■ TASK GOAL
Work out how many lines in the entries below include the word "einen", and give only that figure.

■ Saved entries
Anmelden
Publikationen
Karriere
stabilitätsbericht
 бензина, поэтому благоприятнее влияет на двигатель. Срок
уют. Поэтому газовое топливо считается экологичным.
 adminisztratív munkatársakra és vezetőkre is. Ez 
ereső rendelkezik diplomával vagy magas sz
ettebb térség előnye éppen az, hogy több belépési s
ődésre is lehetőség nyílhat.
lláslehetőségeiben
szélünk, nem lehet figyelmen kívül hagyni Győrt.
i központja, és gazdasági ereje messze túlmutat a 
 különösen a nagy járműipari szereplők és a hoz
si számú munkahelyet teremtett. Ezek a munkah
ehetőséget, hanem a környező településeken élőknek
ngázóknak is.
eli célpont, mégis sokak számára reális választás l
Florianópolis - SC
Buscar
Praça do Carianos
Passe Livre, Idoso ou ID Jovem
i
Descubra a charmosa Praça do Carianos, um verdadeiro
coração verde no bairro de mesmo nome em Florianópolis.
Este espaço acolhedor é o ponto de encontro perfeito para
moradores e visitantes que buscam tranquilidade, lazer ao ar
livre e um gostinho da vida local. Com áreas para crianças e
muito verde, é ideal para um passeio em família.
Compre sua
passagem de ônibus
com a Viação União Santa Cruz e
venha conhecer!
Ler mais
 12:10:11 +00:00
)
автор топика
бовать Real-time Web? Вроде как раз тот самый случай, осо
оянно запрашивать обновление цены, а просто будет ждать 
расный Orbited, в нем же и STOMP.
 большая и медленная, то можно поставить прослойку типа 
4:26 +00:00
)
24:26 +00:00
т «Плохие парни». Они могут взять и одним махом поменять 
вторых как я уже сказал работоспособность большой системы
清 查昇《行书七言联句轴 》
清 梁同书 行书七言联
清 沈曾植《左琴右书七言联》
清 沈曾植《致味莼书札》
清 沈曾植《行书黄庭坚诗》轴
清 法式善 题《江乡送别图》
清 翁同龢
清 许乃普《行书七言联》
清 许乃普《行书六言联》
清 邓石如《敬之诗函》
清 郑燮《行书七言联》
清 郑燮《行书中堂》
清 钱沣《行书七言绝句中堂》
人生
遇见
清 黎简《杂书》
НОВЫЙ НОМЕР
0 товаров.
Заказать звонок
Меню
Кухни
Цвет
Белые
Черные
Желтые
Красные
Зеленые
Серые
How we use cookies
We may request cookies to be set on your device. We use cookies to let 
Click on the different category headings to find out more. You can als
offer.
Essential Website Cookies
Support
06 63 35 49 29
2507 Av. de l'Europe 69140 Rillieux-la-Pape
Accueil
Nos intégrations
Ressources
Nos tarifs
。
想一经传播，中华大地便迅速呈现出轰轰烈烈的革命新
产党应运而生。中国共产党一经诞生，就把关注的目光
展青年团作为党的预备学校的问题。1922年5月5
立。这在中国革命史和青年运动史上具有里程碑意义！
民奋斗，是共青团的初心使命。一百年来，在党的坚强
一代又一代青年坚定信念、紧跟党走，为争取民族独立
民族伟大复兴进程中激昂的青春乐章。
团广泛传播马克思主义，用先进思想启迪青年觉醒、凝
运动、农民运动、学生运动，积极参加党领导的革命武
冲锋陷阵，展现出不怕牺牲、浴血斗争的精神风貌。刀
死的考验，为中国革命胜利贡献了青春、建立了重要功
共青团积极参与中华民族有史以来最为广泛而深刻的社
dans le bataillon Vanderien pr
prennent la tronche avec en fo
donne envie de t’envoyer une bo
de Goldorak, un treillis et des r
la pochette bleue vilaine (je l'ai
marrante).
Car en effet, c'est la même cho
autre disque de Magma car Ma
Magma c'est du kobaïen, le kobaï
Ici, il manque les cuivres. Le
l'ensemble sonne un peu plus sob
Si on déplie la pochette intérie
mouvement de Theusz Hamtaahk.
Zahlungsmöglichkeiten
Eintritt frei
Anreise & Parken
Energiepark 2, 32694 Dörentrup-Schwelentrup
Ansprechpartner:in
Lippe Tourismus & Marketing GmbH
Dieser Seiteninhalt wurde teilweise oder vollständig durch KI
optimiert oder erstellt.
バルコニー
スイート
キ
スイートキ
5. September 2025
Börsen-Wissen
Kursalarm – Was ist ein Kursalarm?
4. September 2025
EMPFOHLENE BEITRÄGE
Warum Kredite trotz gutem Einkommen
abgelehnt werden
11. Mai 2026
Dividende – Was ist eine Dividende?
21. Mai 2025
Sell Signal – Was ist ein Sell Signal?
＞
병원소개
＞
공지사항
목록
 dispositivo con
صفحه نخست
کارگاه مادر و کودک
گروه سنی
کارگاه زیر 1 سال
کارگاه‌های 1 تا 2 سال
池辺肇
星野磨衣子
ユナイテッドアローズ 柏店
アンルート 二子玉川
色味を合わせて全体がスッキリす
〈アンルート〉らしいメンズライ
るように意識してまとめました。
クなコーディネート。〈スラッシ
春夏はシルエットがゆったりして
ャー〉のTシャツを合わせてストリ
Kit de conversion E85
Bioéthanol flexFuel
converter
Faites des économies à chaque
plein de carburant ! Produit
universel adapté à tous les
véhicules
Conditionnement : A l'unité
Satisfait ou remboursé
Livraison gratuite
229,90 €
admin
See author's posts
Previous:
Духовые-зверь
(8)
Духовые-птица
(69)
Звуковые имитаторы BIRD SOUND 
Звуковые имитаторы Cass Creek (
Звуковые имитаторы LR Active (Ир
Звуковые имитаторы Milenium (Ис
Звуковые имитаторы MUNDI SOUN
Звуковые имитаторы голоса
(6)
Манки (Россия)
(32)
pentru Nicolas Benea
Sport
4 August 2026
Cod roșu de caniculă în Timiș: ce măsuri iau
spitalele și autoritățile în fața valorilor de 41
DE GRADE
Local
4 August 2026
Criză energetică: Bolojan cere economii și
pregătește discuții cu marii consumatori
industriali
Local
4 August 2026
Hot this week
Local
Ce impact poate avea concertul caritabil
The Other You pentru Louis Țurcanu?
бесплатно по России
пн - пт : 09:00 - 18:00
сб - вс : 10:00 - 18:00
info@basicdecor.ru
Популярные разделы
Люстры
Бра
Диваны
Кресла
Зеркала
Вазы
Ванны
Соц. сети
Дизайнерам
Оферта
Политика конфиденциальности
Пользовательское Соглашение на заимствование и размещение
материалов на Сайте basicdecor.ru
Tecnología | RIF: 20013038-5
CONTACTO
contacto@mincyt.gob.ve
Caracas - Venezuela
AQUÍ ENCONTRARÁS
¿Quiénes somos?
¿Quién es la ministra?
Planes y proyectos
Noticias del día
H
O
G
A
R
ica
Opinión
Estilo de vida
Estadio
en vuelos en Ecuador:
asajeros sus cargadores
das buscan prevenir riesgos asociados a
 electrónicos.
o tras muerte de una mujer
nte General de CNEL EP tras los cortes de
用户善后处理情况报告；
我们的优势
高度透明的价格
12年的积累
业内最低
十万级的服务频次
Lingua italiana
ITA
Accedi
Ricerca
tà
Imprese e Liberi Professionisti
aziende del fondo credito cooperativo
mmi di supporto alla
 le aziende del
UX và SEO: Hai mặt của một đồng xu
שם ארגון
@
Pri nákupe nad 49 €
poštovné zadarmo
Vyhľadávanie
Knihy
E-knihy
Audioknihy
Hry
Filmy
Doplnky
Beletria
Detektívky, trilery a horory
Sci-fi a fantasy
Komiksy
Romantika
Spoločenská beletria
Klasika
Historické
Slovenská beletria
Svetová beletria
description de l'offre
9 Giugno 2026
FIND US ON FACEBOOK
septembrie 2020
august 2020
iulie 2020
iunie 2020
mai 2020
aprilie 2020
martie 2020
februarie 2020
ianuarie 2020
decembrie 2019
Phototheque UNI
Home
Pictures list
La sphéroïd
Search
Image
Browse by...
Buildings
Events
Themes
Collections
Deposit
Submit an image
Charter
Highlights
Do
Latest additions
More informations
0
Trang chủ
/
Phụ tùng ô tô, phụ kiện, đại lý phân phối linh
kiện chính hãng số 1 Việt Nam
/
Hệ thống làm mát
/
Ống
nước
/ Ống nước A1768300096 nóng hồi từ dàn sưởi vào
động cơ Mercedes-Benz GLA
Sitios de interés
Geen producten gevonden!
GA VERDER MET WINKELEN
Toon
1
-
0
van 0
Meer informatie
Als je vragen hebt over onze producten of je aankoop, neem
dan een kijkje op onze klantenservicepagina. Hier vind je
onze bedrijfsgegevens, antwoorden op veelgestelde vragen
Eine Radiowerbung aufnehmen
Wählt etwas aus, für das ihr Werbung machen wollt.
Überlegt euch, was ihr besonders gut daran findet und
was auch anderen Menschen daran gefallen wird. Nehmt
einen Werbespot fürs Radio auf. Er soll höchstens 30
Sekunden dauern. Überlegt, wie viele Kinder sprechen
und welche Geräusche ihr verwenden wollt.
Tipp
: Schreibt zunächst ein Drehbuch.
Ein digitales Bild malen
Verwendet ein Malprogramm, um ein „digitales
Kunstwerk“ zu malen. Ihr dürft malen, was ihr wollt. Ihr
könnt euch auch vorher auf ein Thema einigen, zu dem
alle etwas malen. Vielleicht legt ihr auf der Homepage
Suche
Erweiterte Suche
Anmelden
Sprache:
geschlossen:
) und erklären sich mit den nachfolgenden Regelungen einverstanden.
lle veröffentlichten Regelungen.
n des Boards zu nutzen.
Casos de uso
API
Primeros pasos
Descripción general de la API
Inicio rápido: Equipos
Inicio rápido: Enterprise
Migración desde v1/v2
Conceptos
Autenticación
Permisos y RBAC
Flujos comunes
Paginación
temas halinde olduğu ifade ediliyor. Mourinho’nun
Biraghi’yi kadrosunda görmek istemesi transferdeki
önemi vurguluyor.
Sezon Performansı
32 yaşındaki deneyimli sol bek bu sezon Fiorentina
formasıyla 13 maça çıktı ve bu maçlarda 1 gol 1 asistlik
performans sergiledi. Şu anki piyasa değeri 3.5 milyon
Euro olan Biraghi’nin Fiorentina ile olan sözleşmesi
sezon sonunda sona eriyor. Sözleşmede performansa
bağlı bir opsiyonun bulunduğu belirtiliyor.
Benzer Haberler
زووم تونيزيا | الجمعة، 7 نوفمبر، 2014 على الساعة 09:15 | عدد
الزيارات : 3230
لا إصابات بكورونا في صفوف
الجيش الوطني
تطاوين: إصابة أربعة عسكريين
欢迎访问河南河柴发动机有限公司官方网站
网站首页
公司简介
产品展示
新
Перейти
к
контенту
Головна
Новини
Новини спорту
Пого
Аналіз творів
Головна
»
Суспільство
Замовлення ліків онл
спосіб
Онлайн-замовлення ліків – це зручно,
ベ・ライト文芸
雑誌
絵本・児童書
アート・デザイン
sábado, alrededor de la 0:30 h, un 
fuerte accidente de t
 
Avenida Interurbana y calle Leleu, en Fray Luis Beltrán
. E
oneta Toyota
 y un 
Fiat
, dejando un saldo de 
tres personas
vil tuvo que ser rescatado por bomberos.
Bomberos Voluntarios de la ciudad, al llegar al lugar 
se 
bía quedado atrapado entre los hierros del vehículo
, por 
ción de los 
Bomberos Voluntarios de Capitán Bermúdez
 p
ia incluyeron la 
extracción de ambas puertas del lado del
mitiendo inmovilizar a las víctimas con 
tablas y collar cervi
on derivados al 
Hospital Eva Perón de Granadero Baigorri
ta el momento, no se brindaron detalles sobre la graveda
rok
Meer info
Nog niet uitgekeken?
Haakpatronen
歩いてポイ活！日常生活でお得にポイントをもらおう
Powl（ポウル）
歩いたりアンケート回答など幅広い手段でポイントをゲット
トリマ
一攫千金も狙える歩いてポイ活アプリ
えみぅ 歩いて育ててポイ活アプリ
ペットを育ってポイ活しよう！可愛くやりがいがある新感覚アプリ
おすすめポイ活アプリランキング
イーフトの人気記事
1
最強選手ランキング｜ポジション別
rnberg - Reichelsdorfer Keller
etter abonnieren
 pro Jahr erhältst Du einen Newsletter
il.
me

■ RESPONSE TO THE EXERCISE
2